→ AIM
Please extract every line below that contains the string "tempo", matching case exactly.

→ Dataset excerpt
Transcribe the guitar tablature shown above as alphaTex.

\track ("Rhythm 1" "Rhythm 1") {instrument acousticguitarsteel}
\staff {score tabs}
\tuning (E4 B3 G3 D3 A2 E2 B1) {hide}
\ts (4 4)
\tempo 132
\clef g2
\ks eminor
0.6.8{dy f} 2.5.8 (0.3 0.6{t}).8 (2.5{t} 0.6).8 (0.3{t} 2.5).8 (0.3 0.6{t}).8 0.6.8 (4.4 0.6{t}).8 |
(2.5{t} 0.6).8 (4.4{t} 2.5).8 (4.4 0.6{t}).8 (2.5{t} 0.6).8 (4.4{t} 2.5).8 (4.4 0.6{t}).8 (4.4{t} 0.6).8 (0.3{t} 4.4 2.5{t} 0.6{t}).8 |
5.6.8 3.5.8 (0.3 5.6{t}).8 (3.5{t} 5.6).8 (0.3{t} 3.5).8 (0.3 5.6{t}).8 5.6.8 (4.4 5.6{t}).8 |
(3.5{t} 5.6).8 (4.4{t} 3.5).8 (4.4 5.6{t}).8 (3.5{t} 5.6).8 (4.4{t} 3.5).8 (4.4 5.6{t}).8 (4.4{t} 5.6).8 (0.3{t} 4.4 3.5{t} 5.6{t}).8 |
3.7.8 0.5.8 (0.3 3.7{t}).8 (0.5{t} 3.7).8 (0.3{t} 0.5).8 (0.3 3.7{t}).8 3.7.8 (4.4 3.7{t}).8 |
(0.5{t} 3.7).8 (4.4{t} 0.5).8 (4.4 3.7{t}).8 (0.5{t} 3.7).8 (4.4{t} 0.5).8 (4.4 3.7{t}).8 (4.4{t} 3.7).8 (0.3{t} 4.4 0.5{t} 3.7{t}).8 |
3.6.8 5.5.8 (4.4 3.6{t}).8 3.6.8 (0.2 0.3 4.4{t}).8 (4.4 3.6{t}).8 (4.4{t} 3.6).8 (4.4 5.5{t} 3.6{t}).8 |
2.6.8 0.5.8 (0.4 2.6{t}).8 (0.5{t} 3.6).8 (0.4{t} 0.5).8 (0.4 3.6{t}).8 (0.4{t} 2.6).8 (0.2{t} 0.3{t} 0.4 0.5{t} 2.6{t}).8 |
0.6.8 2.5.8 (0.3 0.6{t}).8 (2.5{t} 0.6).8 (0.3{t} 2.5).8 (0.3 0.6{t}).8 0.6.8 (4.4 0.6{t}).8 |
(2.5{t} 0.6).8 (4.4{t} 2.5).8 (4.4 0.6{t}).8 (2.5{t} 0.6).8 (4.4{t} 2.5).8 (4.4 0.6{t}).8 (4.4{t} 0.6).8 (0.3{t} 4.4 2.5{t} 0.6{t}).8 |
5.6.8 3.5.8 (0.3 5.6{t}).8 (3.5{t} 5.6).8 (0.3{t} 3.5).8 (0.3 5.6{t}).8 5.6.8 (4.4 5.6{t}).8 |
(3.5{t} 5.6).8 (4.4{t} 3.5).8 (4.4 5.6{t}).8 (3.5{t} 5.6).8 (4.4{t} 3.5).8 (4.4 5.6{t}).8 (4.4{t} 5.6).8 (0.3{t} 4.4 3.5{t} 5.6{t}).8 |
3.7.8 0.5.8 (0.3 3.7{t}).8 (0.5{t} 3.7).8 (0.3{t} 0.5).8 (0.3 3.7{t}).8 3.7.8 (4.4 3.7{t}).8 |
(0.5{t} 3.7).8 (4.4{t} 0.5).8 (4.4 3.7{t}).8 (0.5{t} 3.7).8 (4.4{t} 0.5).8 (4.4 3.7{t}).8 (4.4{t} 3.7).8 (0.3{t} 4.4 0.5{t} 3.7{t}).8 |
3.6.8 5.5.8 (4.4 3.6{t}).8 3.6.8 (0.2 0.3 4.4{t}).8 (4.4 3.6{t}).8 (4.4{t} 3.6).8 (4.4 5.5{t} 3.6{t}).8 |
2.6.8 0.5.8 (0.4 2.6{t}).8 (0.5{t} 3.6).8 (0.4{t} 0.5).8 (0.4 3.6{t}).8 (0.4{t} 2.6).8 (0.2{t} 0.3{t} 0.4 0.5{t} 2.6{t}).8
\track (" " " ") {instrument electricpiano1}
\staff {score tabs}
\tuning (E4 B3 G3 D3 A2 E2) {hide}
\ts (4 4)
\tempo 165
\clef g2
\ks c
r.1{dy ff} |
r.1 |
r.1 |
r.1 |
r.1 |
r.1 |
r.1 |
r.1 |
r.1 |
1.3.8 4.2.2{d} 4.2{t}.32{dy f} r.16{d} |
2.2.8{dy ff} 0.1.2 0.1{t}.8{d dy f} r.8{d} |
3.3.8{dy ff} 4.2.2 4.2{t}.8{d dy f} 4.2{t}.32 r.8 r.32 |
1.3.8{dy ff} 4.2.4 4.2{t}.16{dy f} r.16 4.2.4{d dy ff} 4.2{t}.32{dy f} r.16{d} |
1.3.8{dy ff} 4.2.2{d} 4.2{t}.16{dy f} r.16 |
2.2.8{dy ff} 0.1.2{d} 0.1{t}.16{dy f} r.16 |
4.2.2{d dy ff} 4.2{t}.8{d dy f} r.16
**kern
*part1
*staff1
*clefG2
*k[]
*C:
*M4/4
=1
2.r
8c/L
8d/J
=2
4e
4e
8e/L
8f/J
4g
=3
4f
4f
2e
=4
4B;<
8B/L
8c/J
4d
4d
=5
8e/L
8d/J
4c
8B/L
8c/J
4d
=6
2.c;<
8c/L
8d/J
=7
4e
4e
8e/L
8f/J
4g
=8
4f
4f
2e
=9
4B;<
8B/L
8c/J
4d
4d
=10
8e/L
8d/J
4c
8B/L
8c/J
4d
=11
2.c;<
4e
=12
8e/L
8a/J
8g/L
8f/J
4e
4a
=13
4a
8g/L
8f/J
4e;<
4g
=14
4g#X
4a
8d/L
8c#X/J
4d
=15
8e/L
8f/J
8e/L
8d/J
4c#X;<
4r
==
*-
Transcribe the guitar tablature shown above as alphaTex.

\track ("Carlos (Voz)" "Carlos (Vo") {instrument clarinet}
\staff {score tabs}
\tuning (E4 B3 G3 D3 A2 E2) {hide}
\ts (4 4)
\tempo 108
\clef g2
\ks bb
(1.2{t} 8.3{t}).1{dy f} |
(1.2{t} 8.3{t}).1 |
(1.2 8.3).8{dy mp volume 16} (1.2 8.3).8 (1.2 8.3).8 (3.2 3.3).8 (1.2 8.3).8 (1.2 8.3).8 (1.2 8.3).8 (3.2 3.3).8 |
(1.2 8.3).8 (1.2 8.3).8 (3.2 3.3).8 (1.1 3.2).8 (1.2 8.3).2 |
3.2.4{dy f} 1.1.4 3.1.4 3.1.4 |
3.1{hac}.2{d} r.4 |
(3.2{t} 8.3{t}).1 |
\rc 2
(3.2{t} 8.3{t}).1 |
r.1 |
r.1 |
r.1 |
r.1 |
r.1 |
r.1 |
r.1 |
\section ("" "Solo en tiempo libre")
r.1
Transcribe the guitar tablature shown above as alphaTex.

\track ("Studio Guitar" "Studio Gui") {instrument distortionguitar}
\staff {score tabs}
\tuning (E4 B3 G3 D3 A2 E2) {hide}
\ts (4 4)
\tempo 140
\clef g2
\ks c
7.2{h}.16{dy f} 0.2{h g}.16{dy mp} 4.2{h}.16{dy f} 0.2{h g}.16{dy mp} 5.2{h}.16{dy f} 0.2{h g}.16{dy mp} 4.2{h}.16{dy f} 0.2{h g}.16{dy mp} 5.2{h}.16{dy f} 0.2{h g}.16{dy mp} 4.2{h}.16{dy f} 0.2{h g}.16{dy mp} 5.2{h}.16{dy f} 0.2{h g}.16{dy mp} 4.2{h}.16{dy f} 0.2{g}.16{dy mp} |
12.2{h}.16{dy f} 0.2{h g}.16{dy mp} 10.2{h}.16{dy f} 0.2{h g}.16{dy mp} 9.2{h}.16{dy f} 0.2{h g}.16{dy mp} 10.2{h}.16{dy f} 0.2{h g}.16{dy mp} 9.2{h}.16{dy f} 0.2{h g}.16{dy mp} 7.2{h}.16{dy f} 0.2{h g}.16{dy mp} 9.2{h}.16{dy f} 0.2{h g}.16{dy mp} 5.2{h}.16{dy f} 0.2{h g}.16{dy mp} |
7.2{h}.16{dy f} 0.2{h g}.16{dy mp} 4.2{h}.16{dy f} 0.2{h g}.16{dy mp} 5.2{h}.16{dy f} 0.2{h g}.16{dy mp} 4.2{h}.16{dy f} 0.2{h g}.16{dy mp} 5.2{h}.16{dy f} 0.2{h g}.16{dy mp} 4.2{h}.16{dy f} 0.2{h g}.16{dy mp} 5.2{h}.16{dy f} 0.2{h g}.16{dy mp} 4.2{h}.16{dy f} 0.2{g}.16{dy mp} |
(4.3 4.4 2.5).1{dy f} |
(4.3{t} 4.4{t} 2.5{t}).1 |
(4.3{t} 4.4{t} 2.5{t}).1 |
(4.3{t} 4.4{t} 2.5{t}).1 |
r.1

→ COMPLETED TASK
\tempo 132
\tempo 165
\tempo 108
\tempo 140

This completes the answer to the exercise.